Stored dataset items
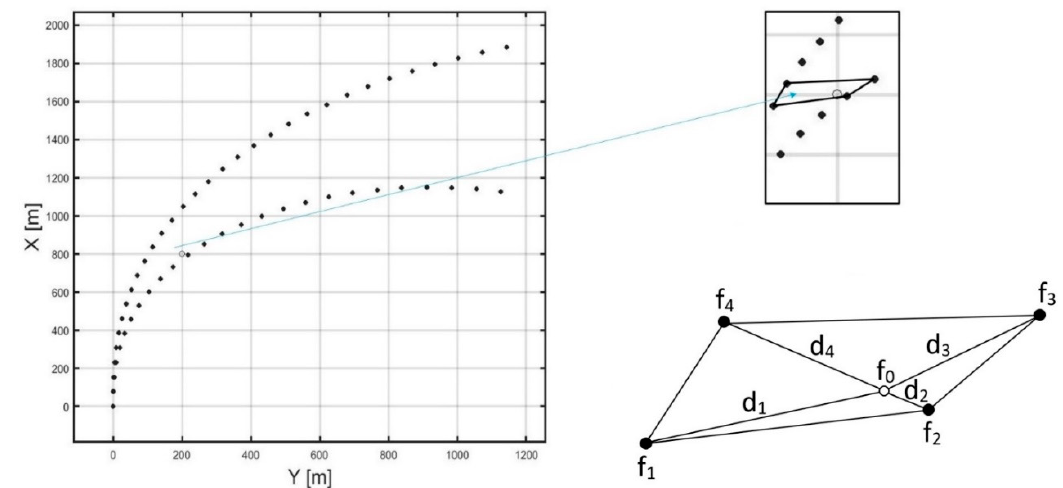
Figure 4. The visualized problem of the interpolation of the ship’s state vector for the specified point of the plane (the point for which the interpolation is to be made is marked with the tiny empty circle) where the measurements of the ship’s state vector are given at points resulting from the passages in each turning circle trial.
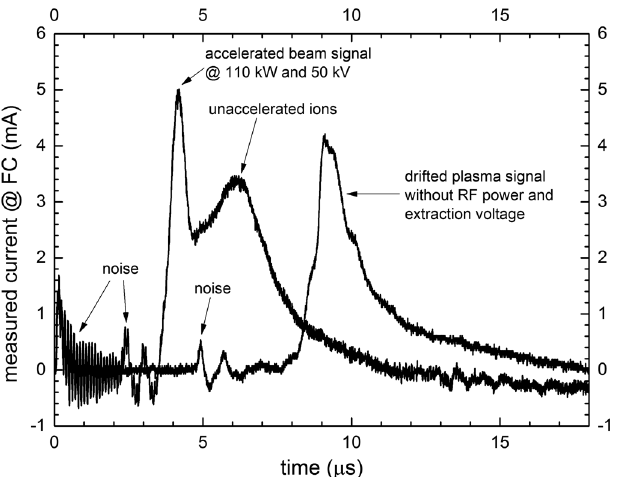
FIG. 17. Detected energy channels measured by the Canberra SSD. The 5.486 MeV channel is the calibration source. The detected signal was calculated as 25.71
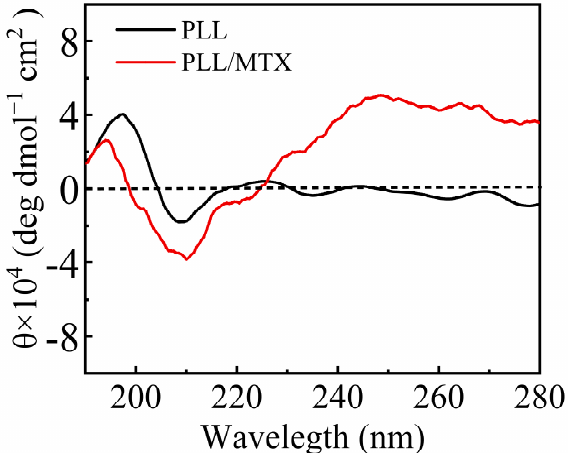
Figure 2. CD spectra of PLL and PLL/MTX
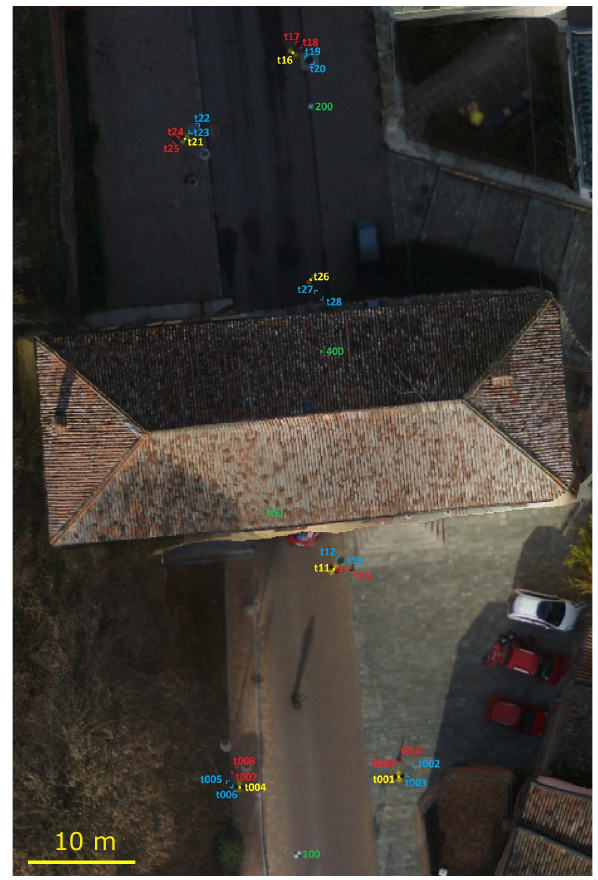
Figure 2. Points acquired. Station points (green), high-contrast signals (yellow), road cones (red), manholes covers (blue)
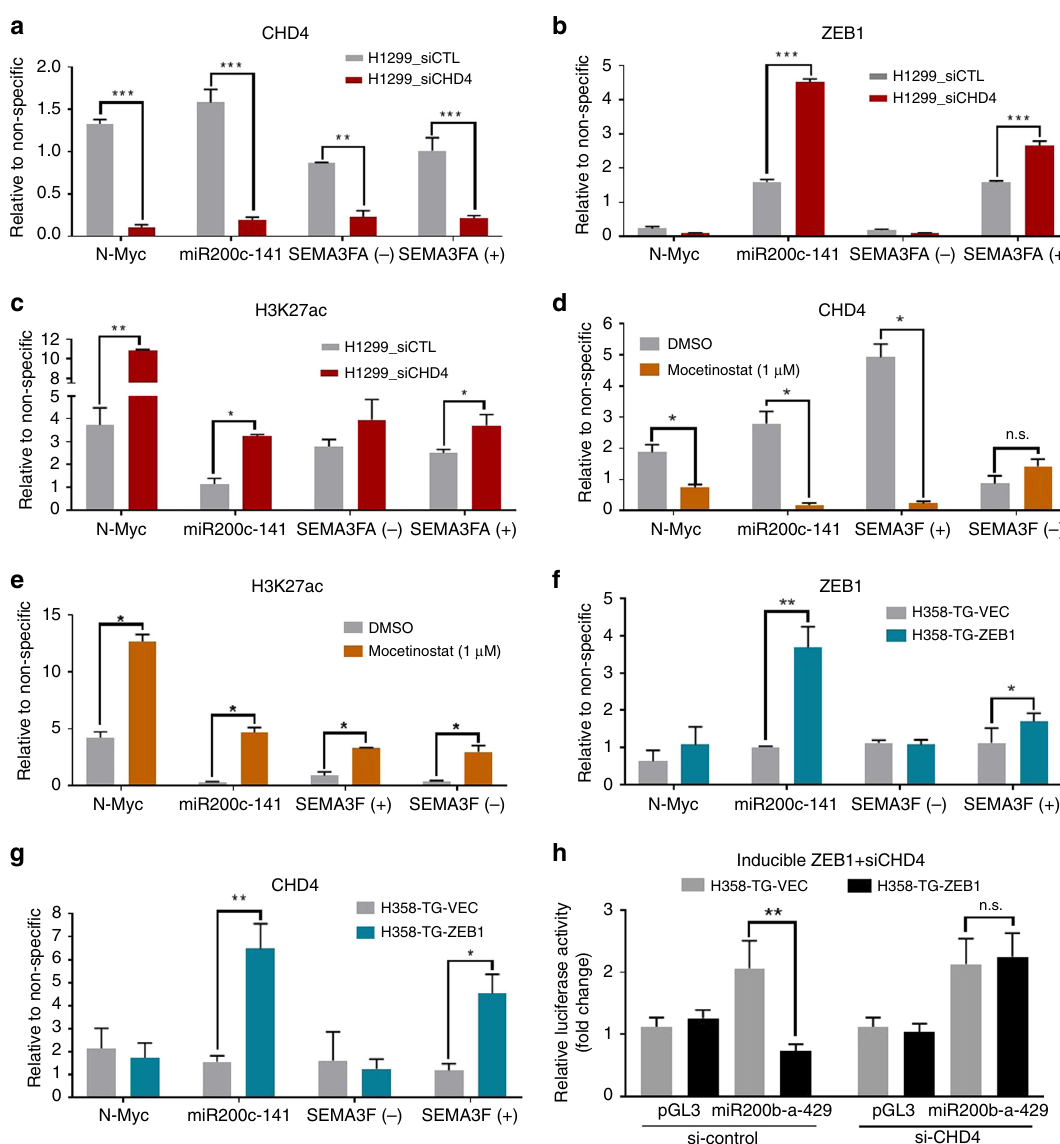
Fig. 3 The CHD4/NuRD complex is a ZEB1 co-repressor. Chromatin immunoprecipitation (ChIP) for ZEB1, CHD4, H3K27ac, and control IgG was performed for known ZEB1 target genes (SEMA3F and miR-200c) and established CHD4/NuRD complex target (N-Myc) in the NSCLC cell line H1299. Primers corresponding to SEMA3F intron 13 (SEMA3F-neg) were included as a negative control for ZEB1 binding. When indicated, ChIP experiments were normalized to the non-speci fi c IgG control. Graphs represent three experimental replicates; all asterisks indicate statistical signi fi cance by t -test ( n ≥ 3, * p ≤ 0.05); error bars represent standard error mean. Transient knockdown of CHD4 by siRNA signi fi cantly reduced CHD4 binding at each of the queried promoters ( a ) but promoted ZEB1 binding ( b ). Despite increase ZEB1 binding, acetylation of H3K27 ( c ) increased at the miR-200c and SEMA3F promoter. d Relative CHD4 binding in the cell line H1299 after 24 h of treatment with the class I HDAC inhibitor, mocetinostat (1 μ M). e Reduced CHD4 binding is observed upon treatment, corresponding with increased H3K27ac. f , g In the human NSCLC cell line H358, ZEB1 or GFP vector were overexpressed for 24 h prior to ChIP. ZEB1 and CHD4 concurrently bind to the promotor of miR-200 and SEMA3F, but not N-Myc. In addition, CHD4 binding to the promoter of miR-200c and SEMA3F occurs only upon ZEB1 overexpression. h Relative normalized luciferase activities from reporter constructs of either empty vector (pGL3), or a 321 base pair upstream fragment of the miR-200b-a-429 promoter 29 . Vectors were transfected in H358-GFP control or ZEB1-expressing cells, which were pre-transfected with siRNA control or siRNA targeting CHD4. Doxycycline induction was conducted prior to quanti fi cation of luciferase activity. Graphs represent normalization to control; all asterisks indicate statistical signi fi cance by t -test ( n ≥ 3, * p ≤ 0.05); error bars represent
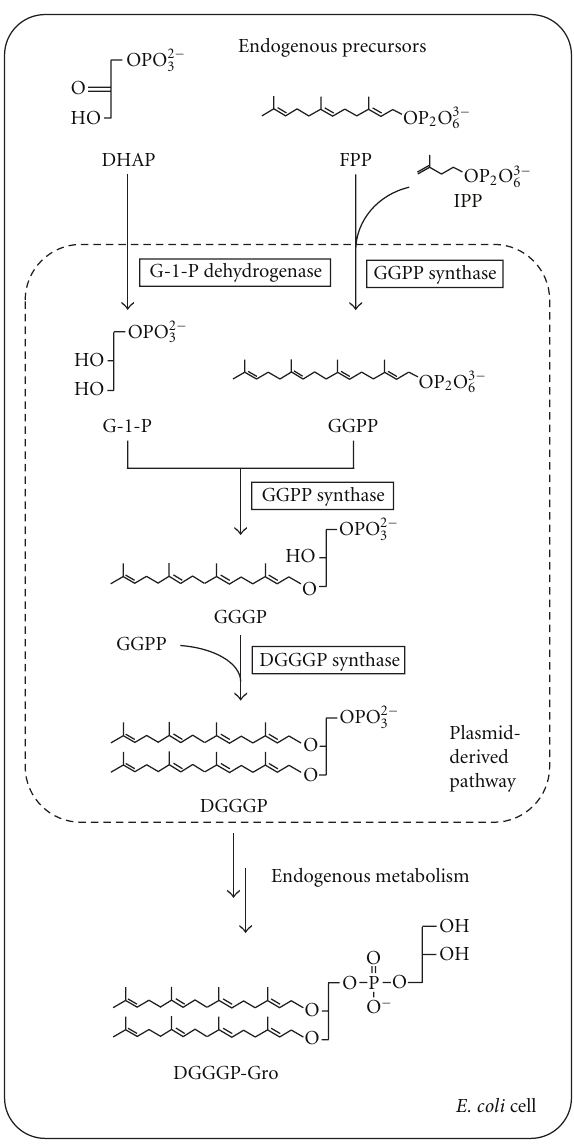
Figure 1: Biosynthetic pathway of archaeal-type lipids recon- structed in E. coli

• TASK DESCRIPTION
Output every record verbatim, skipping images.

• OUTPUT FOR THIS EXERCISE
Figure 4. The visualized problem of the interpolation of the ship’s state vector for the specified point of the plane (the point for which the interpolation is to be made is marked with the tiny empty circle) where the measurements of the ship’s state vector are given at points resulting from the passages in each turning circle trial.
FIG. 17. Detected energy channels measured by the Canberra SSD. The 5.486 MeV channel is the calibration source. The detected signal was calculated as 25.71
Figure 2. CD spectra of PLL and PLL/MTX
Figure 2. Points acquired. Station points (green), high-contrast signals (yellow), road cones (red), manholes covers (blue)
Fig. 3 The CHD4/NuRD complex is a ZEB1 co-repressor. Chromatin immunoprecipitation (ChIP) for ZEB1, CHD4, H3K27ac, and control IgG was performed for known ZEB1 target genes (SEMA3F and miR-200c) and established CHD4/NuRD complex target (N-Myc) in the NSCLC cell line H1299. Primers corresponding to SEMA3F intron 13 (SEMA3F-neg) were included as a negative control for ZEB1 binding. When indicated, ChIP experiments were normalized to the non-speci fi c IgG control. Graphs represent three experimental replicates; all asterisks indicate statistical signi fi cance by t -test ( n ≥ 3, * p ≤ 0.05); error bars represent standard error mean. Transient knockdown of CHD4 by siRNA signi fi cantly reduced CHD4 binding at each of the queried promoters ( a ) but promoted ZEB1 binding ( b ). Despite increase ZEB1 binding, acetylation of H3K27 ( c ) increased at the miR-200c and SEMA3F promoter. d Relative CHD4 binding in the cell line H1299 after 24 h of treatment with the class I HDAC inhibitor, mocetinostat (1 μ M). e Reduced CHD4 binding is observed upon treatment, corresponding with increased H3K27ac. f , g In the human NSCLC cell line H358, ZEB1 or GFP vector were overexpressed for 24 h prior to ChIP. ZEB1 and CHD4 concurrently bind to the promotor of miR-200 and SEMA3F, but not N-Myc. In addition, CHD4 binding to the promoter of miR-200c and SEMA3F occurs only upon ZEB1 overexpression. h Relative normalized luciferase activities from reporter constructs of either empty vector (pGL3), or a 321 base pair upstream fragment of the miR-200b-a-429 promoter 29 . Vectors were transfected in H358-GFP control or ZEB1-expressing cells, which were pre-transfected with siRNA control or siRNA targeting CHD4. Doxycycline induction was conducted prior to quanti fi cation of luciferase activity. Graphs represent normalization to control; all asterisks indicate statistical signi fi cance by t -test ( n ≥ 3, * p ≤ 0.05); error bars represent
Figure 1: Biosynthetic pathway of archaeal-type lipids recon- structed in E. coli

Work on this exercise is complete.